| THE PROBLEM |
Would you please transcribe the records below exactly, leaving out the pictures?

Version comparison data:

□ □ □

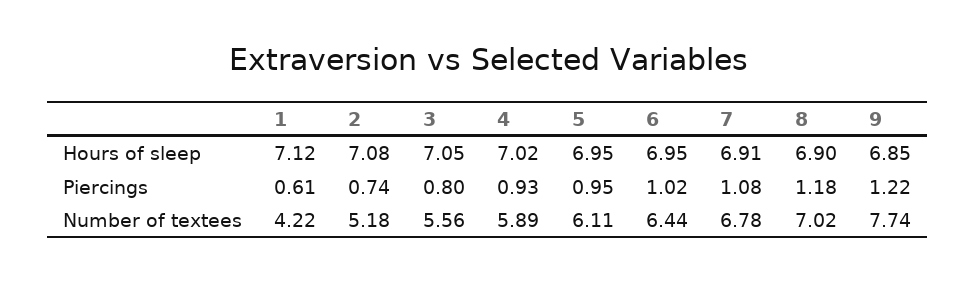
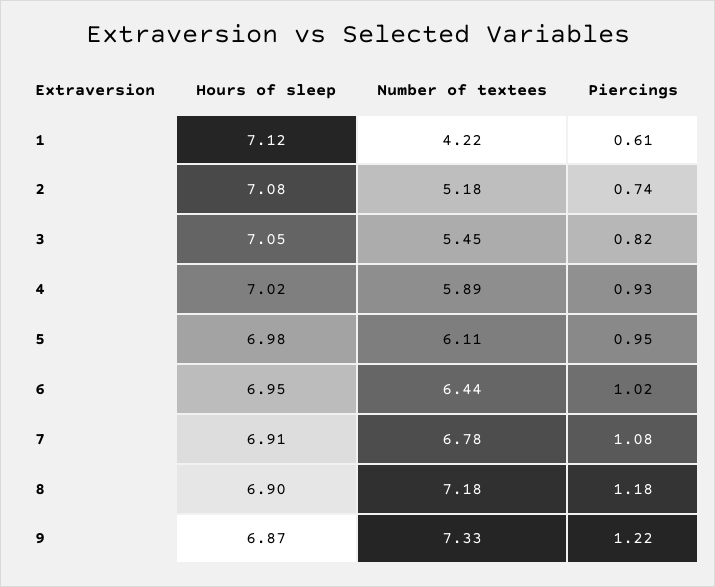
  {
    "1": {
      "Hours of sleep": 7.12,
      "Piercings": 0.61,
      "Number of textees": 4.22
    },
    "2": {
      "Hours of sleep": 7.08,
      "Piercings": 0.74,
      "Number of textees": 5.18
    },
    "3": {
      "Hours of sleep": 7.05,
-     "Piercings": 0.8,
+     "Piercings": 0.82,
-     "Number of textees": 5.56
+     "Number of textees": 5.45
    },
    "4": {
      "Hours of sleep": 7.02,
      "Piercings": 0.93,
      "Number of textees": 5.89
    },
    "5": {
-     "Hours of sleep": 6.95,
+     "Hours of sleep": 6.98,
      "Piercings": 0.95,
      "Number of textees": 6.11
    },
    "6": {
      "Hours of sleep": 6.95,
      "Piercings": 1.02,
      "Number of textees": 6.44
    },
    "7": {
      "Hours of sleep": 6.91,
      "Piercings": 1.08,
      "Number of textees": 6.78
    },
    "8": {
      "Hours of sleep": 6.9,
      "Piercings": 1.18,
-     "Number of textees": 7.02
+     "Number of textees": 7.18
    },
    "9": {
-     "Hours of sleep": 6.85,
+     "Hours of sleep": 6.87,
      "Piercings": 1.22,
-     "Number of textees": 7.74
+     "Number of textees": 7.33
    }
  }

□ □ □

| RESPONSE TO THIS TASK |
  {
    "1": {
      "Hours of sleep": 7.12,
      "Piercings": 0.61,
      "Number of textees": 4.22
    },
    "2": {
      "Hours of sleep": 7.08,
      "Piercings": 0.74,
      "Number of textees": 5.18
    },
    "3": {
      "Hours of sleep": 7.05,
-     "Piercings": 0.8,
+     "Piercings": 0.82,
-     "Number of textees": 5.56
+     "Number of textees": 5.45
    },
    "4": {
      "Hours of sleep": 7.02,
      "Piercings": 0.93,
      "Number of textees": 5.89
    },
    "5": {
-     "Hours of sleep": 6.95,
+     "Hours of sleep": 6.98,
      "Piercings": 0.95,
      "Number of textees": 6.11
    },
    "6": {
      "Hours of sleep": 6.95,
      "Piercings": 1.02,
      "Number of textees": 6.44
    },
    "7": {
      "Hours of sleep": 6.91,
      "Piercings": 1.08,
      "Number of textees": 6.78
    },
    "8": {
      "Hours of sleep": 6.9,
      "Piercings": 1.18,
-     "Number of textees": 7.02
+     "Number of textees": 7.18
    },
    "9": {
-     "Hours of sleep": 6.85,
+     "Hours of sleep": 6.87,
      "Piercings": 1.22,
-     "Number of textees": 7.74
+     "Number of textees": 7.33
    }
  }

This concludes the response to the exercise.